After a few minutes, the conversation came back to the same subjects. I pretended like her latest speech was all new to me. She would pick up items off the shelves, then rave about the bargain prices. Next she would go into a lengthy excuse as to why she might not buy it, then she would place it back on the shelf. A few times she asked me if she should put it in my cart for me. I told her no thanks, I already had some. This seemed to appease her some of the time.
Occasionally she would drop something in my cart after telling me what a good deal it was. My cart was becoming a chaotic mess but I just let her continue to add things now and then to it.

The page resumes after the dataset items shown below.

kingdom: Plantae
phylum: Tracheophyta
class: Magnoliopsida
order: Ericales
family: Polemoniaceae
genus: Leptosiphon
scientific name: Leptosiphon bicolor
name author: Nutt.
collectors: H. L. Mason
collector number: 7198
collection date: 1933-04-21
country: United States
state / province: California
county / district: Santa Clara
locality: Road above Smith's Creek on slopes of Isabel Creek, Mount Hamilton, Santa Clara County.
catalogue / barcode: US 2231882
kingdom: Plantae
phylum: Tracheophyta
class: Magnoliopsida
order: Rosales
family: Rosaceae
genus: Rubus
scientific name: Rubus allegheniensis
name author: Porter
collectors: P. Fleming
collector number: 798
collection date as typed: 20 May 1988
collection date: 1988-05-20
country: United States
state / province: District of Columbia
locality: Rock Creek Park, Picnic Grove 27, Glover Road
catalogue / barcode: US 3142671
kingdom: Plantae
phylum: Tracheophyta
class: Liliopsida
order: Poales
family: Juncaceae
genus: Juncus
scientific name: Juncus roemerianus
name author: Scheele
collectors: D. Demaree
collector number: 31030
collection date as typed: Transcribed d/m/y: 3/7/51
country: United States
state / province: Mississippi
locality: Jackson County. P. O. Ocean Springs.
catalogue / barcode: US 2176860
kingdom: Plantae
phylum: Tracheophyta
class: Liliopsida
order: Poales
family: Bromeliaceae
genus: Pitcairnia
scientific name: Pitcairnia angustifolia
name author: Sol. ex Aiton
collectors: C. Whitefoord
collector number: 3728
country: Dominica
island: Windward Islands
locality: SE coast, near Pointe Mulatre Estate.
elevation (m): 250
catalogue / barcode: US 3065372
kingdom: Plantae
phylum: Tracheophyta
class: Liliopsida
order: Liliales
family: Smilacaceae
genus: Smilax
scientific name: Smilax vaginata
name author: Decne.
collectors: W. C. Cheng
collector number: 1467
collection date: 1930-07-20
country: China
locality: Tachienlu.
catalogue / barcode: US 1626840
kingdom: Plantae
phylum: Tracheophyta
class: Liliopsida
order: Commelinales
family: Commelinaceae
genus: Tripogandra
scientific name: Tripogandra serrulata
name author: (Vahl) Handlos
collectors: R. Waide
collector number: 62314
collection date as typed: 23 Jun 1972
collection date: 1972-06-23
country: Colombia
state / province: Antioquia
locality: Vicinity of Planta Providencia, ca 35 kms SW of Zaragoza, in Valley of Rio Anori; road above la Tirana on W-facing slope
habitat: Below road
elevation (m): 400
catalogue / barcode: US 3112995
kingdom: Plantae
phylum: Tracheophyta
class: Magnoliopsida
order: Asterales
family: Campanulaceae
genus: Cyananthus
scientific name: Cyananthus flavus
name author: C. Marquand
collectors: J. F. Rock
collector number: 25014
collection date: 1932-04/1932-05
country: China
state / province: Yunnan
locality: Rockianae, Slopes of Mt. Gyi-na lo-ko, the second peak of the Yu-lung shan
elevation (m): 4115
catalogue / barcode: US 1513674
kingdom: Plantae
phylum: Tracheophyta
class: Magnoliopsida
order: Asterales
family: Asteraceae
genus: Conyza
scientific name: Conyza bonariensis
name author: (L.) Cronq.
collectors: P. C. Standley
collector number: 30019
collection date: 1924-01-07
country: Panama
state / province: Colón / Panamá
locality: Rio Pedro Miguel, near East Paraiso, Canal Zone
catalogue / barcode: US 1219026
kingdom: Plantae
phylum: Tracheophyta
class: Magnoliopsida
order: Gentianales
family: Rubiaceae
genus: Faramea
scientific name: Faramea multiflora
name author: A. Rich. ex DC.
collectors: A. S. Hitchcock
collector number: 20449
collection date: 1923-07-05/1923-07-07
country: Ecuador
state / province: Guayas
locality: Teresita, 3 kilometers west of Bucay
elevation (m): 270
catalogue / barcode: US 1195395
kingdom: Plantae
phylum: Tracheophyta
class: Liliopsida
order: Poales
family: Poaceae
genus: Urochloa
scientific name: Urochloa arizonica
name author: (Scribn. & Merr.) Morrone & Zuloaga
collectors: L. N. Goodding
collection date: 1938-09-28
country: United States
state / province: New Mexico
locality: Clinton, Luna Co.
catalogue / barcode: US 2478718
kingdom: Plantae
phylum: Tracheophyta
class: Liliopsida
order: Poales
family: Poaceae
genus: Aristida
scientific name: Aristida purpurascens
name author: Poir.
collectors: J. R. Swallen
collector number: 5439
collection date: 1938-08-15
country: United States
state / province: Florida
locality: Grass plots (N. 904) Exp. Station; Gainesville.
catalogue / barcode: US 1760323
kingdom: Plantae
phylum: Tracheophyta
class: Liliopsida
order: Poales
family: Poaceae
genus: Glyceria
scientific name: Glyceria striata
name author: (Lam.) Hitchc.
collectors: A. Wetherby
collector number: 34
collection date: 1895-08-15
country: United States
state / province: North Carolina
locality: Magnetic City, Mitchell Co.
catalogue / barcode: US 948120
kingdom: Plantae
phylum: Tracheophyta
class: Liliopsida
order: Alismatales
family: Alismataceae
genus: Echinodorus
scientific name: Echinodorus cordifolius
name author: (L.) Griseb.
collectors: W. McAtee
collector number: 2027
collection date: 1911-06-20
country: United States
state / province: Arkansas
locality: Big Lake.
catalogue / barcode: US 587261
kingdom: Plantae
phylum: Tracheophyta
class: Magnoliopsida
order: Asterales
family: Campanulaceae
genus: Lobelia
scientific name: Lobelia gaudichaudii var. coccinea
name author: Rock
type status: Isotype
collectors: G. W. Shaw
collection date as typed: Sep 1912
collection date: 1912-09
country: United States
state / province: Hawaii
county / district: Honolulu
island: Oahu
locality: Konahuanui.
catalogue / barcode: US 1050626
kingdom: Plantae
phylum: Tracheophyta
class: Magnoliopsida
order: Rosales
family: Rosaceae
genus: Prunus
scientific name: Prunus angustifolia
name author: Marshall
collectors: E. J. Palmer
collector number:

I learned a good bit about her life and her neighbor's life too. She followed me up and down every aisle and finally to the cashier where she said it was nice talking to me. I told her it was delightful meeting her. She seemed quite pleased. Then she started over on one of her stories. I pretended I had not heard it just 5 minutes ago, smiling and nodding. Finally when she paused for breath, I told her again, how much I enjoyed meeting her. By now I had paid for my purchases after removing the items I didn't want that my new friend had thoughtfully placed in my cart. I told the cashier, I had changed my mind on these items. The cashier gave me an odd look.
Two crazy people in one store?
I left the market with my bargains but the chatty lady stayed behind talking to the clerk. It solved my dilemma because I wondered what I was going to do with her if she followed me home with her gallon of corn oil.